The histopathological parameters evaluated in the testicles and epididymis included the general structure of the seminiferous and epididymal tubules, the interstitial tissue, and the presence of spermatozoa in the lumen. The other organs (spleen, liver, kidneys, and lungs) were evaluated for their general structure and overall integrity.

To further evaluate testicular damage, the entire cross-sectional area of each testis was scanned using an EVOS™ FL Auto Imaging System. The acquired images were analyzed with software ImageJ 1.54g [43] to determine the total sectional area and calculate the percentage of damaged tissue. Spermatogenesis was assessed according to the criteria described by Johnsen [44], which provide a quantitative index of tubular damage. The Johnsen scoring system is a 10-point scale reflecting the most advanced germ cell type present within the seminiferous tubules. A score of 10 indicates complete and normal spermatogenesis, whereas a score of 1 indicates the complete absence of germ cells. Johnsen scoring was performed on all seminiferous tubules identified in 3 different histological sections per testis.

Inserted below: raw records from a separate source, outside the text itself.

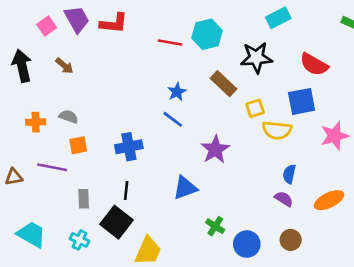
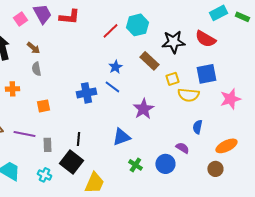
cyan rectangle: (278, 18) -> (218, 13), moved
red line: (170, 42) -> (110, 31), turned -54
red semicircle: (314, 64) -> (205, 39), moved
gray semicircle: (69, 117) -> (36, 69), moved, turned -120
blue cross: (129, 147) -> (86, 93), moved
purple line: (52, 167) -> (24, 134), moved
purple semicircle: (284, 199) -> (182, 148), moved
green cross: (215, 226) -> (135, 165), moved
brown circle: (291, 240) -> (215, 169), moved
blue circle: (247, 244) -> (165, 164), moved

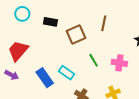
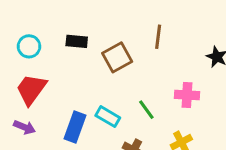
cyan circle: (22, 14) -> (29, 46), moved
green line: (94, 60) -> (146, 110), moved
blue rectangle: (45, 78) -> (75, 127), turned 60

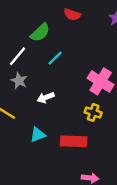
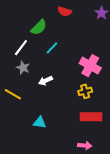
yellow cross: (93, 112) -> (85, 91), turned -32
cyan triangle: (38, 135) -> (40, 122), moved, turned 32
red rectangle: (74, 141) -> (91, 117), moved

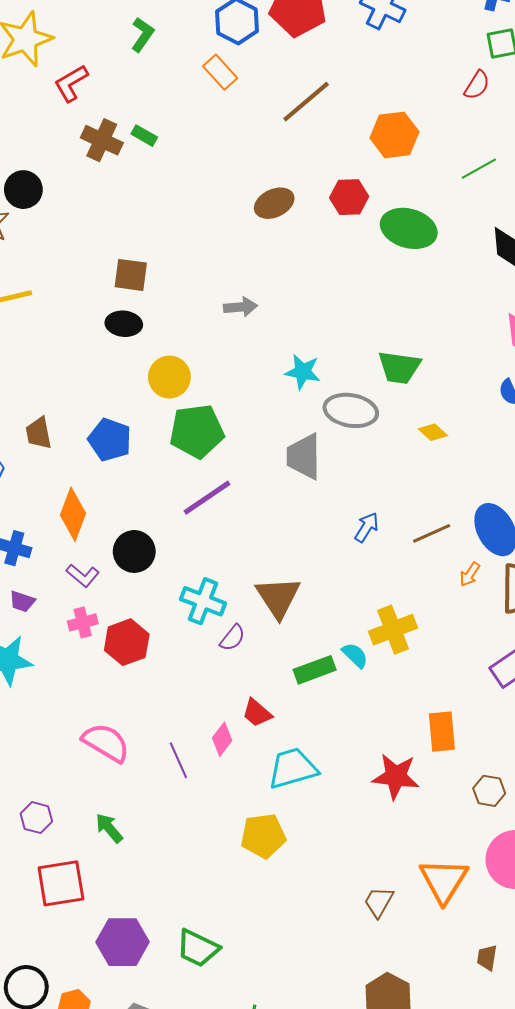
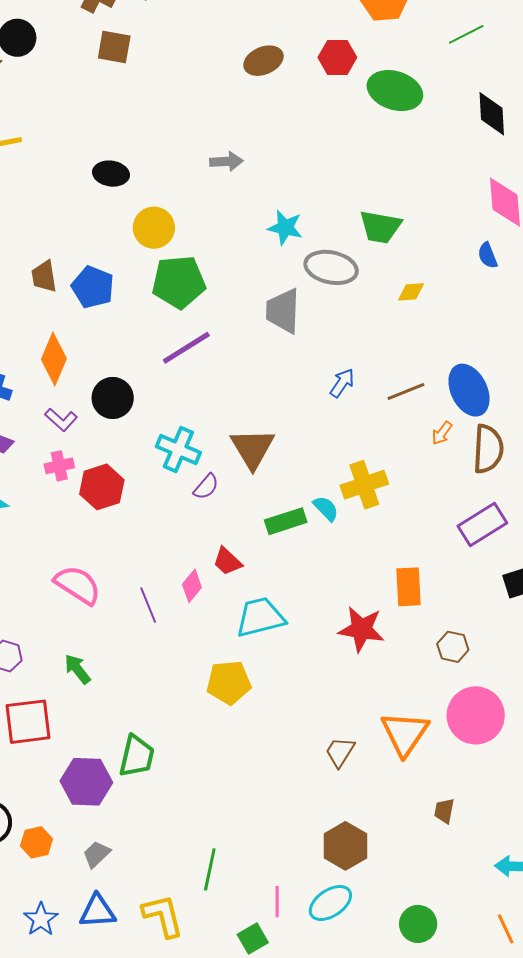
brown square: (131, 275) -> (114, 47), moved
yellow diamond: (433, 432) -> (411, 292), turned -48
brown trapezoid: (39, 433) -> (44, 276), moved
green trapezoid: (198, 948) -> (137, 756), moved, turned -105

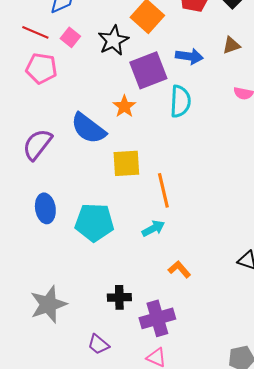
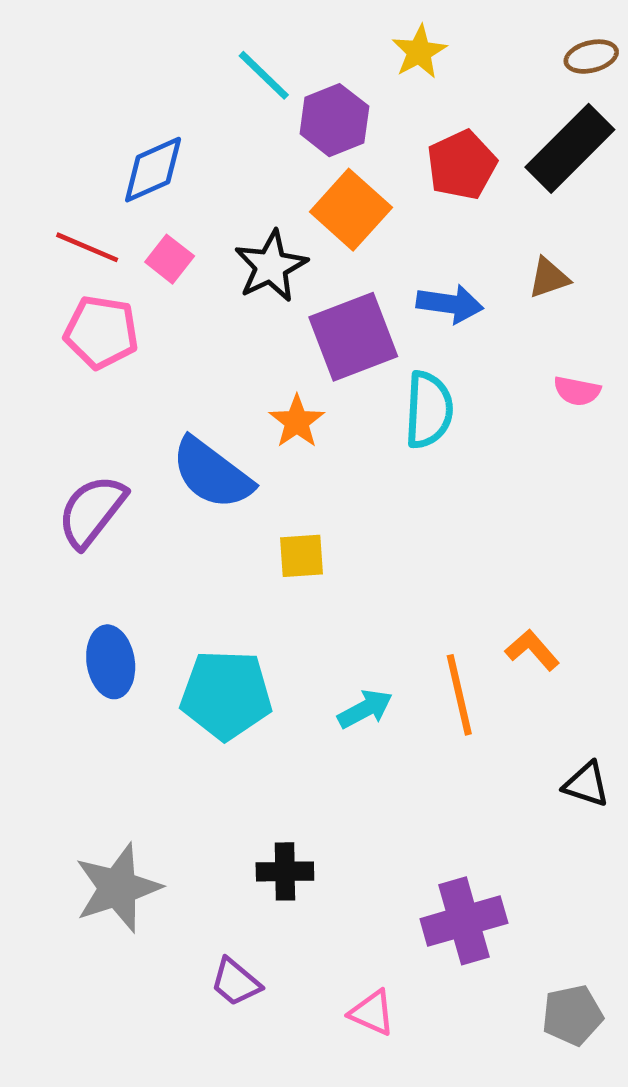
yellow square: (126, 163) -> (301, 556), size x0.7
orange line: (163, 190) -> (459, 695), moved
orange L-shape: (179, 269) -> (532, 650), moved
purple cross: (157, 318) -> (464, 921), moved

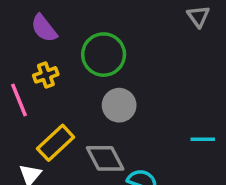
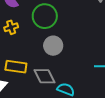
yellow rectangle: (56, 143) -> (16, 67), turned 50

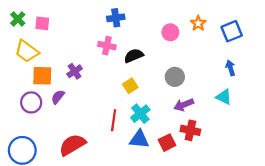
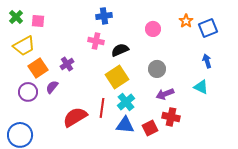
orange star: (198, 23) -> (186, 21), moved
yellow trapezoid: (27, 51) -> (24, 46), turned -65
orange square: (42, 76) -> (38, 68), turned -36
yellow square: (130, 86) -> (117, 77), size x1.6
red semicircle: (72, 145) -> (75, 117), moved

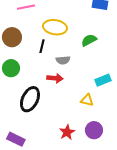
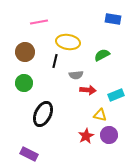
red arrow: (55, 78) -> (88, 90), moved
purple circle: (94, 130) -> (109, 135), moved
red star: (67, 132) -> (86, 136), moved

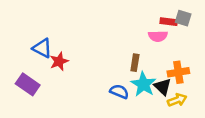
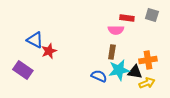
red rectangle: (169, 22) -> (127, 18), moved
pink semicircle: (158, 36) -> (116, 30), moved
cyan star: (143, 84) -> (119, 70), turned 30
black triangle: (163, 87) -> (135, 72), turned -35

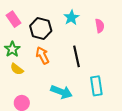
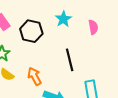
orange arrow: (42, 55) -> (35, 76), moved

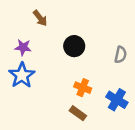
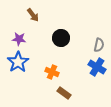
orange cross: (83, 88) -> (52, 72), moved
blue cross: (117, 100) -> (97, 67), moved

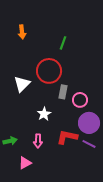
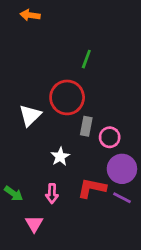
orange arrow: (22, 32) -> (30, 15), moved, turned 104
green arrow: (10, 141) -> (14, 194), turned 48
pink triangle: (25, 163) -> (34, 224), turned -32

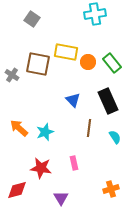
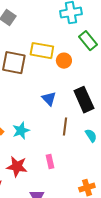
green rectangle: (112, 63) -> (88, 41), moved

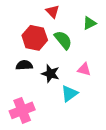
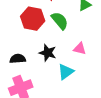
black semicircle: (24, 65) -> (18, 59), moved

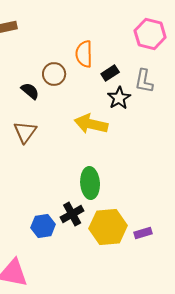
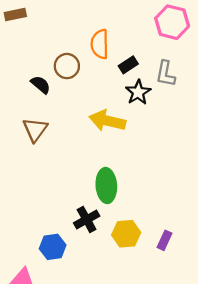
blue hexagon: (43, 226) -> (53, 247), moved
yellow hexagon: (108, 227) -> (126, 234), size x0.7
purple rectangle: (143, 233) -> (164, 240), turned -48

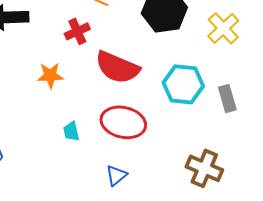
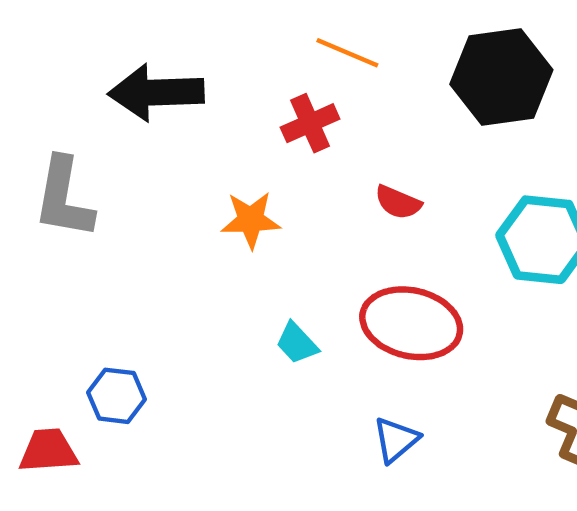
red semicircle: (117, 67) -> (398, 202), size x0.5
cyan trapezoid: (71, 131) -> (297, 343), turned -30

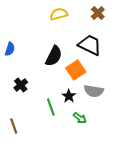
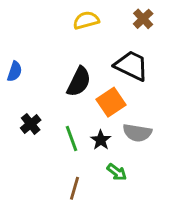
green line: (51, 107) -> (72, 139), moved
brown line: (14, 126) -> (74, 188), moved, turned 35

4.6. Biodistribution of Nanoparticles in Organs

For the biodistribution of γ-Fe₂O₃@Au, the organ samples previously frozen after euthanasia were placed in 15 mL Falcon tubes and digested in 2 mL of 70% nitric acid for 48 h. After digestion, the tubes were subjected to a short-duration ultrasonic water bath, followed by a 30 min resting period. Subsequently, 20 µL of the sample was diluted in 10 mL of milli-Q water. Finally, the quantification of gold (Au) and iron (Fe) was performed by Inductively Coupled Plasma Mass Spectrometry (iCAP™ Q ICP-MS Thermo Scientific™, Waltham, MA, USA). The values detected by the equipment were used to calculate the concentration of Au and Fe per gram of organ tissue according to the calculations detailed in document ISM02.3, Exhibit D of the United States Environmental Protection Agency [45], as follows:

$$Concentration \left({\displaystyle \frac{\mathrm{m}\mathrm{g}}{\mathrm{k}\mathrm{g}}}\right)=C\times {\displaystyle \frac{Vf}{W\times S}}\times {\displaystyle \frac{DF}{1000}}$$

C = value detected in μg/L (the average across all replications);

Vf = final digested volume (mL);

W = initial aliquot (g);

S = % solid/1000;

DF = dilution factor;

% Solid = weight of dried solid (g)/total weight of solid (g) × 100.

4.7. Statistical Analysis

All data were tested for normality using the Shapiro–Wilk test. The data were compared between the experimental groups by analysis of variance (ANOVA) and the Tukey test using the GraphPad prism 8.0.2 statistical program (GraphPad Software: San Diego, CA, USA), with a significance level of 5% (p < 0.05).

5. Conclusions

In conclusion, the approach investigated in this study, combining citrate-functionalized, gold-coated maghemite nanoparticles (γ-Fe₂O₃@Au) with 808 nm LED irradiation to induce testicular PHT, effectively disrupted spermatogenesis and induced testicular tissue damage. Notably, no clinically relevant side effects or signs of systemic toxicity were observed, supporting the relative safety of the intratesticular administration route. However, the presence of preserved seminiferous tubules in the peripheral regions of the testes, likely due to incomplete light penetration or nonhomogeneous nanoparticle distribution in thicker tissues such as rat testes, highlights the need for further optimization of this strategy or investigation of alternative approaches. Together, these findings demonstrate the potential of nanoparticle-mediated PHT to induce infertility in male animals, while emphasizing the importance of technique refinement to achieve uniform and permanent testicular damage.